A relação que Pi, que na época tinha seus 15, ou 16 anos, estabelece com o animal é uma aula sobre a humildade e a nossa própria relação com nossa natureza feroz e selvagem.

A maneira como o garoto aceita e reverencia as dificuldades, os sinais e os empurrões que ele considera receber de Deus, de Jesus ou do Senhor “Vishnu”, naquela situação insólita, me fizeram pensar.

O filme foi lançado em 2012, sobre um livro lançado em 2001. Estamos em 2020. Pouco tempo. Mas hoje, me parece inimaginável um filme desses ser colocado no mercado. Ter um Deus que nos desafia e nos coloca em situações difíceis, para que possamos nos desenvolver e encontrar nossa criatividade e originalidade mais impensável e impenetrável está fora de moda. Um Deus que nos manda sinais e boias-salva-vidas em meio às ondas e tribulações que Ele mesmo também manda, soa quase como uma heresia.

O Deus de Pi não é politicamente correto. Não quer nosso dinheiro pra construir igrejas e nem é um “coach” do nosso sucesso e nossa felicidade. Na verdade, Ele se parece mais com o Deus dos profetas do Velho Testamento. Um Deus que coloca os seus fiéis em dificuldades para que possam encontrar a facilidade em “si mesmos”. Um Deus que testa a nossa fé.

Na verdade, em alguns momentos, a história fantástica chegou a me lembrar de outra história de arrepiar: a história de Jó. O discípulo mais fiel de Deus, que vira objeto de uma aposta tentadora do Diabo. E vence no final, depois de todas as tribulações possíveis e imagináveis.
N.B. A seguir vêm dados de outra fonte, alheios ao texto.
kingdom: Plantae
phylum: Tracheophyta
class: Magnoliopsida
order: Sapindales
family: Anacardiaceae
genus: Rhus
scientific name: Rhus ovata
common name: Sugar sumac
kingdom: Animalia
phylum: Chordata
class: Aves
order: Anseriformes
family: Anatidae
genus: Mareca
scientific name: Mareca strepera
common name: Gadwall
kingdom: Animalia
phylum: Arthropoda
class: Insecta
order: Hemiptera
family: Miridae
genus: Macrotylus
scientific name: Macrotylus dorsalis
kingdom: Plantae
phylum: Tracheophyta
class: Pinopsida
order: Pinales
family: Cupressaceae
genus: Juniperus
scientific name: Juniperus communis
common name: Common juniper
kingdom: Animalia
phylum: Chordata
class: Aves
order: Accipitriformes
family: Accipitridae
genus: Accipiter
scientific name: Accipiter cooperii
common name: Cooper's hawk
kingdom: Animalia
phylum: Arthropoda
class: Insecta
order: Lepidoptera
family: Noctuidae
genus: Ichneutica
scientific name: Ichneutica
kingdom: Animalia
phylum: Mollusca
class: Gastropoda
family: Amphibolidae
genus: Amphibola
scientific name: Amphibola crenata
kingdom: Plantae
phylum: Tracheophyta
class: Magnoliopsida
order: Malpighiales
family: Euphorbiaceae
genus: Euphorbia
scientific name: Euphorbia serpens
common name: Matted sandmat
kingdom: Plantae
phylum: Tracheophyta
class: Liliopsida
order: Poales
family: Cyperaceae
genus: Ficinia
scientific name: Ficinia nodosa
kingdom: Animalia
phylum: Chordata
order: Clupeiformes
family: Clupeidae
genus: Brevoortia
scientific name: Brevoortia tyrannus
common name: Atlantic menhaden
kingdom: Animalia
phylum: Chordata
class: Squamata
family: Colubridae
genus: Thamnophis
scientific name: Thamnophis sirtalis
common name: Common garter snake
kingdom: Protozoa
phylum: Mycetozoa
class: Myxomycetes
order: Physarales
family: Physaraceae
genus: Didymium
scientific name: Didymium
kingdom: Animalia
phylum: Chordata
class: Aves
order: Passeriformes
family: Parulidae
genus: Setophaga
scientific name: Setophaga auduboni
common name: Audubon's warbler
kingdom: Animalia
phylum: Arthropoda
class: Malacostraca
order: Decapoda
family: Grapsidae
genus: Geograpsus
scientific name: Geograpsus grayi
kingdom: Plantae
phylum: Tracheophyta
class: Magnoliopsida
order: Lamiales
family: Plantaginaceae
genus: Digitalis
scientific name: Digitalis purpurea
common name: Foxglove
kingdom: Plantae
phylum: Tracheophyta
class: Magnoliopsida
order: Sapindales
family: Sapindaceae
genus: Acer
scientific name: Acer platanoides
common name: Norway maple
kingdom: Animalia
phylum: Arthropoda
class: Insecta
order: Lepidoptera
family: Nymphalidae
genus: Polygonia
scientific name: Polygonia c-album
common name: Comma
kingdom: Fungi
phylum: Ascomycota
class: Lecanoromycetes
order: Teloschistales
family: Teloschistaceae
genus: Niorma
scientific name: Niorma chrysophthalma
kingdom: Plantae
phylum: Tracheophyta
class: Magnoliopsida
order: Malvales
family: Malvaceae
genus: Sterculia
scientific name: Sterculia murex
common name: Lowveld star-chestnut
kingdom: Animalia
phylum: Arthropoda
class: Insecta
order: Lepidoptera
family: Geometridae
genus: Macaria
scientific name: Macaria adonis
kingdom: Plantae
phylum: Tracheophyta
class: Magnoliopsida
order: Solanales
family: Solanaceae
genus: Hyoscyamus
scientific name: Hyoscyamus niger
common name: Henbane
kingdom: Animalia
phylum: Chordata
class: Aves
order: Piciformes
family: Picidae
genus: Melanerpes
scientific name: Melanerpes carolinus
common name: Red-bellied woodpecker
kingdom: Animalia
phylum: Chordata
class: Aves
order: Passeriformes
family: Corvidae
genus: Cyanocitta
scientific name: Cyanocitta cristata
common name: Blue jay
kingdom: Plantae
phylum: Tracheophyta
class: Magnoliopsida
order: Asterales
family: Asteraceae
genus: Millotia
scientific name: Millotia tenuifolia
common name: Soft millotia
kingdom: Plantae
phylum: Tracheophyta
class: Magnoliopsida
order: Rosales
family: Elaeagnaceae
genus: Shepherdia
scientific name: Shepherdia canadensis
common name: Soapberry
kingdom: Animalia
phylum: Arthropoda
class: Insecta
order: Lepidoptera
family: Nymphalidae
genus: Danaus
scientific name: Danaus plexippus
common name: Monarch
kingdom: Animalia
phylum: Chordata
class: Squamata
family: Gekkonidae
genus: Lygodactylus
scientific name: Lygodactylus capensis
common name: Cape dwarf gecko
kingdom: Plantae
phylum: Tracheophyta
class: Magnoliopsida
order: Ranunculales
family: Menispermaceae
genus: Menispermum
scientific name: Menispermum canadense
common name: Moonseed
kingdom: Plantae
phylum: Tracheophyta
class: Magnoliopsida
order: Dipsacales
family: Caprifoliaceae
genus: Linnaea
Se a história de Jó fosse lançada no mercado hoje, seria motivo de protestos e processos judiciais. O livro seria queimado em praça pública. Seu autor seria chamado de “extremo-alguma-alguma coisa” e seria bloqueado nas Redes.

A cena da tempestade final é épica. Pi, que não tem a paciência do herói bíblico, grita para o céu, em meio à fúria das águas: “ Você já levou minha família, levou tudo, o que mais quer de mim? Leve a minha vida também!”. Mas não grita com raiva. Nem indignação. E sem um pingo de pena de si mesmo. Não se considera uma vítima. Está em êxtase diante da grandeza do Incognoscível, que o esmaga.

Sua única lástima se resume a se desculpar com “Richard Parker”, por não ter podido salvá-lo. Seria Pi, um novo Jó? Disfarçado e embalado em religião oriental? Não sei. Nem sei se seu autor saberia responder.

Mas Pi, assim como Jó, não foi devorado nem por “Richard Parker” e nem pelas águas. Viveu pra nos contar a história. Pra chorar a indiferença do tigre, que foi embora sem se despedir. E pra tentar convencer seu ouvinte, o escritor pós-moderno, cético e depressivo, da existência de Deus.

Se ele conseguiu? Não sei. A história não conta.